• _SOURCE DATA_
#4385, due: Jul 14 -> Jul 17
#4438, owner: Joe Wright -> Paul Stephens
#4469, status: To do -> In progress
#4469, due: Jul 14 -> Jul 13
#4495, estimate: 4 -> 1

--

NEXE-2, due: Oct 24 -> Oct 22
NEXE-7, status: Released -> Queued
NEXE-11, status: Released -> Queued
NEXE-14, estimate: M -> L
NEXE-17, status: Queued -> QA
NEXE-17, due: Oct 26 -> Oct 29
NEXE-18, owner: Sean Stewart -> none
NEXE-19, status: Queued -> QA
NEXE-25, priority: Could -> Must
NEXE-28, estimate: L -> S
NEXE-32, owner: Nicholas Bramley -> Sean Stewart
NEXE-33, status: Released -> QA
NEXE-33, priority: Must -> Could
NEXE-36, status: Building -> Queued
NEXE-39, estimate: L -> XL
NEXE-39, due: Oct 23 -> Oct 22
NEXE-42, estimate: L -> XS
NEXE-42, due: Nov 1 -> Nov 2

• _TASK DESCRIPTION_
Give the number of lines above that hold the word "priority", and nothing more.

• _RESULT OF THE TASK_
2